REQUEST: Using the records provided below, locate and copy each line that contains the word "Randomizado".

Source records
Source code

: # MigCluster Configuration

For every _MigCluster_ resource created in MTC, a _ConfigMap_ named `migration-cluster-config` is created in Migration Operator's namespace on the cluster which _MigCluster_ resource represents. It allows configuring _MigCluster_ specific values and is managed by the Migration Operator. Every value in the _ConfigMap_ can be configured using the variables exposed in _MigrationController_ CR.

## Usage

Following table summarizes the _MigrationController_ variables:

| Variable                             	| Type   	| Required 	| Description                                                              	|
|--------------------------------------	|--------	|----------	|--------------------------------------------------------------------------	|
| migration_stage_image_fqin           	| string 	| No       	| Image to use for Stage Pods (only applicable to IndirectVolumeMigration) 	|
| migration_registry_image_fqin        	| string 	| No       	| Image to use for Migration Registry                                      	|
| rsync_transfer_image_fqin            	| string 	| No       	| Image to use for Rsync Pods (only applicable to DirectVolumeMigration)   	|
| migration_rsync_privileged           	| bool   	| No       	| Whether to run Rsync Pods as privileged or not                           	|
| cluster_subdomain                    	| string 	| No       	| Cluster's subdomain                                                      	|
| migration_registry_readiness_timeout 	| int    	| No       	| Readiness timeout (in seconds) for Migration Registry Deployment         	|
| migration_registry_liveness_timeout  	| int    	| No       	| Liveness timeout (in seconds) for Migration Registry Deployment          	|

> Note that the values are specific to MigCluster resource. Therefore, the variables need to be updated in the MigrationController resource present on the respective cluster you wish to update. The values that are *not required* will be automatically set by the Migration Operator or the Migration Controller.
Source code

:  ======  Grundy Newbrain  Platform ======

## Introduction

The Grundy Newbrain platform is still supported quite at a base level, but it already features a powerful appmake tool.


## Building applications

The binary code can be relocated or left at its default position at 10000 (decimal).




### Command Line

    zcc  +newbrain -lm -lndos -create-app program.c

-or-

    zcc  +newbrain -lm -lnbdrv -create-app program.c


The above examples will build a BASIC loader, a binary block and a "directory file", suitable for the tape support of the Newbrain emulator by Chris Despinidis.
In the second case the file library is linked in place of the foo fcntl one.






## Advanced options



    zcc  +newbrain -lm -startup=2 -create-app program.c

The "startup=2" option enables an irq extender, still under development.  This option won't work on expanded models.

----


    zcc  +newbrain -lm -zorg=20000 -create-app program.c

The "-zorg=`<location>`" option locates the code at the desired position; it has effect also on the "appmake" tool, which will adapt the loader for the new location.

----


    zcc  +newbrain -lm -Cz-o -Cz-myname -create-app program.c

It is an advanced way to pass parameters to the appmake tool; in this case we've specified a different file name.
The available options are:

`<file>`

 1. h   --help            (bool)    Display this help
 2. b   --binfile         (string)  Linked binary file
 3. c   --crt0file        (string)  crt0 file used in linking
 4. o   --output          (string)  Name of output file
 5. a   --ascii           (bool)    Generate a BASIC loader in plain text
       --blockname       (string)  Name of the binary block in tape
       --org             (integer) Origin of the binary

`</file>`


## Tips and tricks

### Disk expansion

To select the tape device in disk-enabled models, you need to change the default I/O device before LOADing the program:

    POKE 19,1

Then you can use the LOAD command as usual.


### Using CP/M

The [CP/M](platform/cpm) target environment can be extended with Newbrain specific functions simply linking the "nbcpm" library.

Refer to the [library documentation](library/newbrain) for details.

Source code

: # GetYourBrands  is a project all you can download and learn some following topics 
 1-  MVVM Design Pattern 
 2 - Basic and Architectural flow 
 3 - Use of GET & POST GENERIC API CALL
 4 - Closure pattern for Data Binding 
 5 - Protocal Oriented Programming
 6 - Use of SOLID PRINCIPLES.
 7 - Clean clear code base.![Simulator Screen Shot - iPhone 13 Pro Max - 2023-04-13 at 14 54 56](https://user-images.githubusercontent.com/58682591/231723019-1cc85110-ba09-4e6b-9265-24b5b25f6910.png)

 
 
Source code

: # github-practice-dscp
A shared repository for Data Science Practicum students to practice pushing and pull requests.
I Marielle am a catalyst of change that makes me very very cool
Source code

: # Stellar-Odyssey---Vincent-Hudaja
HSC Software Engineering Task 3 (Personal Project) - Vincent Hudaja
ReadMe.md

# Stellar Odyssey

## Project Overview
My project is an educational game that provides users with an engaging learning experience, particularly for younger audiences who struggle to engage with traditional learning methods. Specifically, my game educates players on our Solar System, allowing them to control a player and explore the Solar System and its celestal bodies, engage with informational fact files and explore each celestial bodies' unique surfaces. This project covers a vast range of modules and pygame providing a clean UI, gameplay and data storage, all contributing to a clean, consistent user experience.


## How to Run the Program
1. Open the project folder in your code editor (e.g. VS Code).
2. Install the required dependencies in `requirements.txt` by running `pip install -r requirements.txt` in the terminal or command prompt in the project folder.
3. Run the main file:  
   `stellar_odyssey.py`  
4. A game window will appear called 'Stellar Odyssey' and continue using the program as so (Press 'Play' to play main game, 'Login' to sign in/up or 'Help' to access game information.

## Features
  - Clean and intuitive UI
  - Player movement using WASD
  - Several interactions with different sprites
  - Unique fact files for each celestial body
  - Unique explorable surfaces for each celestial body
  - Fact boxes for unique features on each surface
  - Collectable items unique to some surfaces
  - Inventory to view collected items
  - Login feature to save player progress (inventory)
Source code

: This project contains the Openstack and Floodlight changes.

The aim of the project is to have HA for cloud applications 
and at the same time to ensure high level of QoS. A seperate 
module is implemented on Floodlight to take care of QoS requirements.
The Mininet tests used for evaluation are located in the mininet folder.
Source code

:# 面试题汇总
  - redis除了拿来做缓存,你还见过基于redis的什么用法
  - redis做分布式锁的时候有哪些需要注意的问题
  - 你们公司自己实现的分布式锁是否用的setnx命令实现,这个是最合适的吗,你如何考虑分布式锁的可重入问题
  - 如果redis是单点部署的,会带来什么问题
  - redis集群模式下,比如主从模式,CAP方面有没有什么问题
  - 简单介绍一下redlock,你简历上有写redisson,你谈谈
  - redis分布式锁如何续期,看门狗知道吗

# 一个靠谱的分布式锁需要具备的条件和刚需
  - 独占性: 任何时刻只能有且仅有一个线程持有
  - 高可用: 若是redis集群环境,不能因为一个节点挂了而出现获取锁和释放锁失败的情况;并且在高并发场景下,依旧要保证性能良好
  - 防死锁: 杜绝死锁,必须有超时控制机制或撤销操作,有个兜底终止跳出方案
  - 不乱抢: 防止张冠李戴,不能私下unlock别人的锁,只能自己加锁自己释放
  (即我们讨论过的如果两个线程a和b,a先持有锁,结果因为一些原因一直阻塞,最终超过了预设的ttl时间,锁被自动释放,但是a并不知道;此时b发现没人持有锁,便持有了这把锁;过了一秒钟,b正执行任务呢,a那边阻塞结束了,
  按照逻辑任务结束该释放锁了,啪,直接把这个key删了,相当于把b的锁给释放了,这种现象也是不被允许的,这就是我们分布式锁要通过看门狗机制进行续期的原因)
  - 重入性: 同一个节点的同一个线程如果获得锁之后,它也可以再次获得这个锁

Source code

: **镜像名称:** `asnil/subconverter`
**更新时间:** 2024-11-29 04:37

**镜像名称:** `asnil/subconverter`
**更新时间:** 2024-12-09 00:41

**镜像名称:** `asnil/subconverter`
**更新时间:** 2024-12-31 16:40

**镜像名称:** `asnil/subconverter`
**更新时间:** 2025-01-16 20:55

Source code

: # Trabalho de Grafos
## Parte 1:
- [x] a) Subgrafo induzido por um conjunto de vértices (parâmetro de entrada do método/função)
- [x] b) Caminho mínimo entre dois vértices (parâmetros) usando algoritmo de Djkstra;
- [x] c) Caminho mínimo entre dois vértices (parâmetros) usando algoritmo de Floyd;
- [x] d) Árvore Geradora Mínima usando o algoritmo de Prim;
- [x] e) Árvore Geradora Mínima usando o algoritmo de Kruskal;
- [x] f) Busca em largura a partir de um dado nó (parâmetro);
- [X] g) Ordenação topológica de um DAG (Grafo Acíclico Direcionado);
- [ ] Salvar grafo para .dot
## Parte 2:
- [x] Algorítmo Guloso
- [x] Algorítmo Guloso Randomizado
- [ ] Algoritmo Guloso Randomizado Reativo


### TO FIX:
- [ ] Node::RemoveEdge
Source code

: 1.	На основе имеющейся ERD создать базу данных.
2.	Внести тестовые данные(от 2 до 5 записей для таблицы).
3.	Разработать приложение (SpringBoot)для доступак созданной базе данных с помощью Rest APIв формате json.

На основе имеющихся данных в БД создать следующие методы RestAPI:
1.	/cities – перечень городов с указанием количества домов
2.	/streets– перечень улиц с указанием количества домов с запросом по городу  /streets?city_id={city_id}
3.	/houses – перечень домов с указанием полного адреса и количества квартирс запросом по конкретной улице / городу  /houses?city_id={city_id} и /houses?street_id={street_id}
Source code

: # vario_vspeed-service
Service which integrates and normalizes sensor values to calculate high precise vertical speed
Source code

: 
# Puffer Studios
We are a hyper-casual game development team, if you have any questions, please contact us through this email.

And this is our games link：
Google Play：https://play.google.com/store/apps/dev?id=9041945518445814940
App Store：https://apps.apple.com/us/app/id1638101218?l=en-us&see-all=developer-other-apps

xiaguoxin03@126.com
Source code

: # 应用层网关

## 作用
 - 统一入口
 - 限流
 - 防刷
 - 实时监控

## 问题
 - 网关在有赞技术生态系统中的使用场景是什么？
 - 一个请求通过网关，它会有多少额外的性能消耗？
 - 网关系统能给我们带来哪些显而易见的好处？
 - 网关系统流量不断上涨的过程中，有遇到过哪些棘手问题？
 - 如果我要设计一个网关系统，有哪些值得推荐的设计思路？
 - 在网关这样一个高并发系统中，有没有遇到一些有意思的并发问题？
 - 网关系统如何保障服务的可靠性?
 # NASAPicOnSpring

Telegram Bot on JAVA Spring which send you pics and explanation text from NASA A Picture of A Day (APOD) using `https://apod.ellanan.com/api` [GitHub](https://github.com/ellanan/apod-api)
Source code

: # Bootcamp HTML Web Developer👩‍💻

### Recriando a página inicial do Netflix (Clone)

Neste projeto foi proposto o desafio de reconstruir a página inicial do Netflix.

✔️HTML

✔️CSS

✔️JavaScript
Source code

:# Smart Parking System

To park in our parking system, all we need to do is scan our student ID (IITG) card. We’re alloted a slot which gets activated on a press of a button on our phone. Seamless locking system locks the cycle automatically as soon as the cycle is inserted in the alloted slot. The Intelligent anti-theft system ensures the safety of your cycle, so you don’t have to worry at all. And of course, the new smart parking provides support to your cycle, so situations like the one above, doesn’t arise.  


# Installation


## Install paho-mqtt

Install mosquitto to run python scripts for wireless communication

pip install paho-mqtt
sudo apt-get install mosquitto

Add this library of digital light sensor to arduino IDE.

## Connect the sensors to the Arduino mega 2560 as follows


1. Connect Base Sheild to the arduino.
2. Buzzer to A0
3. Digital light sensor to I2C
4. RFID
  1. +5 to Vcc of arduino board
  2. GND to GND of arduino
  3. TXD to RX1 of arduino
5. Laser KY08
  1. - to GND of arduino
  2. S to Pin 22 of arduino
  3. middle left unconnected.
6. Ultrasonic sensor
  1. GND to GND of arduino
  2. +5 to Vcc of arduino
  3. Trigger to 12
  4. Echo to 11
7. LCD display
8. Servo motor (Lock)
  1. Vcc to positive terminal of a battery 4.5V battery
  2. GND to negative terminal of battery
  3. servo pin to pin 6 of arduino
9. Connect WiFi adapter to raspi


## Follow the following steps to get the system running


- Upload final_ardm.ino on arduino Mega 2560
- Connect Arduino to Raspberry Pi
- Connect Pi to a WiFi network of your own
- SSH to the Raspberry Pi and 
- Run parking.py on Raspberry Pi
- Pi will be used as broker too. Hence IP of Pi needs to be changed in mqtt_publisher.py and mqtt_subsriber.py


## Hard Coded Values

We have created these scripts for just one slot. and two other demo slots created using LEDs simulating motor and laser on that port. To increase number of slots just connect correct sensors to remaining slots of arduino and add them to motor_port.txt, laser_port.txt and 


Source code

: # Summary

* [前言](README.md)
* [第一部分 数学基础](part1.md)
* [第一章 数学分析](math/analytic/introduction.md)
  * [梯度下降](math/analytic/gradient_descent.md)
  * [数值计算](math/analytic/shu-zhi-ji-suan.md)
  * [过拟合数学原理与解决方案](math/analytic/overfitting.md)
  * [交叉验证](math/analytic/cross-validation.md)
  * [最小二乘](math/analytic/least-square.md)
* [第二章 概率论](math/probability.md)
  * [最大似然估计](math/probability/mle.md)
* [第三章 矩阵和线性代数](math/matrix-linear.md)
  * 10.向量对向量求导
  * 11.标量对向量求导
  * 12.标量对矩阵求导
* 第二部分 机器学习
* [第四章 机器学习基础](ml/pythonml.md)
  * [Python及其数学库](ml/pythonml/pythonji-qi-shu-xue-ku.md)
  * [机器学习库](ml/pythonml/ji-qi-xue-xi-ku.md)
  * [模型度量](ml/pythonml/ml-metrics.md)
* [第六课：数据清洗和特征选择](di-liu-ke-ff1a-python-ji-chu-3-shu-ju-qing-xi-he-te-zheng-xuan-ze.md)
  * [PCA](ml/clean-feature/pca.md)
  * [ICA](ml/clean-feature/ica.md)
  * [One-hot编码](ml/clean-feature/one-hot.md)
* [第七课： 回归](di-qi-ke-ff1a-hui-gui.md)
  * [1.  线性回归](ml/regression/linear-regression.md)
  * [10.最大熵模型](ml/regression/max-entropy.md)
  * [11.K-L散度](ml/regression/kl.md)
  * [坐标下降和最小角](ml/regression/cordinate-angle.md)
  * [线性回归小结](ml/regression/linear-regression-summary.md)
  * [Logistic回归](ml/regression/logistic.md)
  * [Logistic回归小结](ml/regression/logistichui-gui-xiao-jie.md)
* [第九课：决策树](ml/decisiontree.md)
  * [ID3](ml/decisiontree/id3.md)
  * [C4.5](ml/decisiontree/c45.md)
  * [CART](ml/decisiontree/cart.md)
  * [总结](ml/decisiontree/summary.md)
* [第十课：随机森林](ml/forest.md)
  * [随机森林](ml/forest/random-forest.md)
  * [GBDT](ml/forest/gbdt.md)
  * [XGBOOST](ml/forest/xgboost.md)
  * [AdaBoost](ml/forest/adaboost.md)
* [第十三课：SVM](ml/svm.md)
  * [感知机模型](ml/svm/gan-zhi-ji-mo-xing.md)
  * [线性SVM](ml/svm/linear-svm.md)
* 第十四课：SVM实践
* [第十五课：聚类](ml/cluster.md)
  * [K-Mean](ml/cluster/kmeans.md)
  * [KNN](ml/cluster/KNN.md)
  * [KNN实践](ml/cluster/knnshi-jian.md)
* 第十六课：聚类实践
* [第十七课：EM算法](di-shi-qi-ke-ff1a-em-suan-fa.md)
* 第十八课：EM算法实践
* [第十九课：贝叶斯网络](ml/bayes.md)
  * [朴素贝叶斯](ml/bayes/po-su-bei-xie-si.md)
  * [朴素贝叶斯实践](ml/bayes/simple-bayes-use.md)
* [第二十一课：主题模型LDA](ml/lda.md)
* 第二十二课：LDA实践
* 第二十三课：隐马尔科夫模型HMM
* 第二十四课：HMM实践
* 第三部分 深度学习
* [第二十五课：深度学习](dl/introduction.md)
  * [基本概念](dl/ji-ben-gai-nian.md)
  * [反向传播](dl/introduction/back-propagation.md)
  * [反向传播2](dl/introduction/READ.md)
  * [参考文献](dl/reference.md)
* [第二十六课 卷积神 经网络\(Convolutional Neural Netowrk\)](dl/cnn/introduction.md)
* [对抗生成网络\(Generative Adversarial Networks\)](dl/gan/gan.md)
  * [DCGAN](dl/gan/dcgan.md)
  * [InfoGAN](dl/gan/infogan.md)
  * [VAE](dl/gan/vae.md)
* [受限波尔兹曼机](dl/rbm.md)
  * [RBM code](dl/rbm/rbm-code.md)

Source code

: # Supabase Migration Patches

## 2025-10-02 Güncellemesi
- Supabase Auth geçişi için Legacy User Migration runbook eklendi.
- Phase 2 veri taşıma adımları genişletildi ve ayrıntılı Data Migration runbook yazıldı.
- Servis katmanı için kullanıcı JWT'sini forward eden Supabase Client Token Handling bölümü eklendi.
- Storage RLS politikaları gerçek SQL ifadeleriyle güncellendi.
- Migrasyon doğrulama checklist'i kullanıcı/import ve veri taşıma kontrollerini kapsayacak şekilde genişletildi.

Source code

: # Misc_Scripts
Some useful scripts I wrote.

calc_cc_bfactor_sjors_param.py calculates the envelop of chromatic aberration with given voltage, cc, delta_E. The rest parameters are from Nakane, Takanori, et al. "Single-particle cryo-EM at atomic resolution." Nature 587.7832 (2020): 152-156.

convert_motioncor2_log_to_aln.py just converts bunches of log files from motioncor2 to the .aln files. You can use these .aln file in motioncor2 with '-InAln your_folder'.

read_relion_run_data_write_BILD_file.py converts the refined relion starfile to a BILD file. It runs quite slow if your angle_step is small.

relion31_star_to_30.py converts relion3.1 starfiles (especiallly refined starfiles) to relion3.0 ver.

EXERCISE OUTPUT:
- [x] Algorítmo Guloso Randomizado
- [ ] Algoritmo Guloso Randomizado Reativo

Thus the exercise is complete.